Potash rates for continuous and rotation corn are calculated as:
Potash (lbs/ac) = 20 + 0.27*corn yield (bu./ac.) - lbs. of potash provided with the starter.
Lime rates for continuous and rotation corn are calculated as:
Lime (lbs/ac) = 3*nitrogen applied (lbs).
Phosphate rates for rotation and double-crop soybeans are calculated as:
Phosphate (lbs/ac) = 0.80*soybean yield (bu./ac.).
Potash rates for rotation and double-crop soybeans are calculated as:
Potash (lbs/ac) = 1.40*soybean yield (bu./ac.) + 20.
Nitrogen rates for wheat are calculated as:
Nitrogen (lbs/ac) = 40 + 1.75*(wheat yield (bu./ac.) - 50).
Phosphate rates for wheat are calculated as:
Phosphate (lbs/ac) = 0.63*wheat yield (bu./ac.).

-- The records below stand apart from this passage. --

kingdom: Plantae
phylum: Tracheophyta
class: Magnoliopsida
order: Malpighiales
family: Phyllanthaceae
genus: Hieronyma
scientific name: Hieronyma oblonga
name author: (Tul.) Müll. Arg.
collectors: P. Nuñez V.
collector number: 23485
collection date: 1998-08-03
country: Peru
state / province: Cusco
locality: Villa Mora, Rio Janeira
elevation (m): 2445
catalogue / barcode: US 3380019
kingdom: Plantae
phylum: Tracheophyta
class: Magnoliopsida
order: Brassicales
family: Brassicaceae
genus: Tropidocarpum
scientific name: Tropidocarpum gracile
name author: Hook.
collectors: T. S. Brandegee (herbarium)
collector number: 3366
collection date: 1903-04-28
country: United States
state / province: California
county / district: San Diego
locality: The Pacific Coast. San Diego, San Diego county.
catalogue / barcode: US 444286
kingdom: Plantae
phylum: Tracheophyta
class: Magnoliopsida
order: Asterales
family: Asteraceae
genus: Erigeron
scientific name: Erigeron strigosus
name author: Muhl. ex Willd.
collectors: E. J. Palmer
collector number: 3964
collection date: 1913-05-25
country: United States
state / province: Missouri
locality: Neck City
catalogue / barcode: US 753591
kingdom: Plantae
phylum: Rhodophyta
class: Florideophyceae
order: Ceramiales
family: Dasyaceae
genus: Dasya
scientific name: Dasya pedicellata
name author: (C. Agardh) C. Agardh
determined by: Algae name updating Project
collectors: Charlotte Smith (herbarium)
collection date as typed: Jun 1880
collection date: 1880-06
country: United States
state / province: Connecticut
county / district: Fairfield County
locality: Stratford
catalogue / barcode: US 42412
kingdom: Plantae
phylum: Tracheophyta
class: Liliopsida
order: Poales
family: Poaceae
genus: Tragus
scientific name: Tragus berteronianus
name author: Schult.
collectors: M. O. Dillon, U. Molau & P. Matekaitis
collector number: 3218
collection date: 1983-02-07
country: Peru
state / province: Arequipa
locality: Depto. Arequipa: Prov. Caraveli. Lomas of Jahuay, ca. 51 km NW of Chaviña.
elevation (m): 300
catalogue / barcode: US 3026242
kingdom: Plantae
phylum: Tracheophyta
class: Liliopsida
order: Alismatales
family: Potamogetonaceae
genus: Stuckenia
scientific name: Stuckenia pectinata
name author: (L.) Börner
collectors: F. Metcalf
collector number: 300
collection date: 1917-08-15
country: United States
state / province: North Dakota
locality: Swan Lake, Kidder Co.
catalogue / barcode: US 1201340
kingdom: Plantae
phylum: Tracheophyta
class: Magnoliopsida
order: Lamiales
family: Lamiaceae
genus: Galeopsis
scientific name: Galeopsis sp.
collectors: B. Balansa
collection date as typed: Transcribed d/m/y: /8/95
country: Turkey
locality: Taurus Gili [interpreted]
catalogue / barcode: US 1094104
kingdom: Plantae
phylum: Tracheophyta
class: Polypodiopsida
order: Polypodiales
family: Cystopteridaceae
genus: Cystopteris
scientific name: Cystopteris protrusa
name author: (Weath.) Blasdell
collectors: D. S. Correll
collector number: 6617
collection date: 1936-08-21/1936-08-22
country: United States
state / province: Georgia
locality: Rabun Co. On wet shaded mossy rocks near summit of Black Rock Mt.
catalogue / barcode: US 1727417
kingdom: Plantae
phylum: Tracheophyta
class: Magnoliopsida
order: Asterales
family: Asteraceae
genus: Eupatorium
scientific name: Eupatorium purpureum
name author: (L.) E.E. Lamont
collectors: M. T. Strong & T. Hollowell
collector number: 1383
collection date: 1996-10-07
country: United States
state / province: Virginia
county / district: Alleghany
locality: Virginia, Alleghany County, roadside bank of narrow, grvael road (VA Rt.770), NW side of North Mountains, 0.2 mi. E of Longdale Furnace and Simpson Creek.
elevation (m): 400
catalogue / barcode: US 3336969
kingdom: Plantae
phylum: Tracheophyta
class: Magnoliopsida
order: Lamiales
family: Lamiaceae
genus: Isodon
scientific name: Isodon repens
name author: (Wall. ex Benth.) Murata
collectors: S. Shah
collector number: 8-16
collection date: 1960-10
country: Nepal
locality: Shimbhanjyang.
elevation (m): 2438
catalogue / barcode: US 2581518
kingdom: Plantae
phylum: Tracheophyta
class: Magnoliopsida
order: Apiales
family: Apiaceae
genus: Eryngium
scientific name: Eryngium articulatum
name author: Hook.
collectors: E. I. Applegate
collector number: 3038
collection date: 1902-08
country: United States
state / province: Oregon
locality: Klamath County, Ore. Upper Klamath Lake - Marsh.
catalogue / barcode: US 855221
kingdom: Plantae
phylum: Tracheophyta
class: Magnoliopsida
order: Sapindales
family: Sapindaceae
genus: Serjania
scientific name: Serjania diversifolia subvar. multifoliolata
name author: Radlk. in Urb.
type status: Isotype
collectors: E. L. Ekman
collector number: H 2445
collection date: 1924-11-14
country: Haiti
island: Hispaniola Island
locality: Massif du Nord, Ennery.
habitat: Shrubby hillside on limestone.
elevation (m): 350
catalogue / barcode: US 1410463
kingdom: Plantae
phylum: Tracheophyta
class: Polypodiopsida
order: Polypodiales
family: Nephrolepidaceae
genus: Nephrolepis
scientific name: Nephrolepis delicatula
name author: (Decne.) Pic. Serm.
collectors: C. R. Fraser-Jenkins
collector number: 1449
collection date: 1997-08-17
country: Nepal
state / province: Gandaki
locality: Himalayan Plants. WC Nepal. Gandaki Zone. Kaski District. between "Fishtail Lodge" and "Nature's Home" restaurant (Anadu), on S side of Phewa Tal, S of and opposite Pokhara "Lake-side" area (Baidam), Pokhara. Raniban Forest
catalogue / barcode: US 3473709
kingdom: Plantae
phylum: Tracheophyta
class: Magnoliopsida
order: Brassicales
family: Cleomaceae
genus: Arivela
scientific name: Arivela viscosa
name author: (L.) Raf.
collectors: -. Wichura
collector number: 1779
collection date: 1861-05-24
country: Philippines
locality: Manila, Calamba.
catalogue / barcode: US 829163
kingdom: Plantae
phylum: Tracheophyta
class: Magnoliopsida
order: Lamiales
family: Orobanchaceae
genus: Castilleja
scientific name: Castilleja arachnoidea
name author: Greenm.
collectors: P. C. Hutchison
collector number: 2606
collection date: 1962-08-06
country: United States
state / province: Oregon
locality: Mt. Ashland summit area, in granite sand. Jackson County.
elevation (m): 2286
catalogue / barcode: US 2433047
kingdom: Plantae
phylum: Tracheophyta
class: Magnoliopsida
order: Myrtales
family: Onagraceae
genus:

Potash rates for wheat are calculated as:
Potash (lbs/ac) = 20 + 0.37*wheat yield (bu./ac.).
Lime rates for wheat are calculated as:
Lime (lbs/ac) = 3*nitrogen applied(lbs).
OTHER COST ESTIMATES
Drying fuel quantity(gal/ac) for corn are calculated as:
Dryer fuel (gal/ac) = Dryer fuel (gal/bu)*corn yield (bu./ac.).
Capital investment for corn and soybeans expenses is calculated as:
Principal ($/ac) = (fertilizer + lime + seed + chemical costs)*(9/12) + (0.5*machinery fuel + 0.5*machinery repairs + miscellaneous)*(6/12).
Capital investment for wheat expenses is calculated as:
Principal ($/ac) = (fertilizer + lime + seed)*(9/12) + (0.5*machinery fuel + 0.5*machinery repairs + miscellaneous)*(6/12).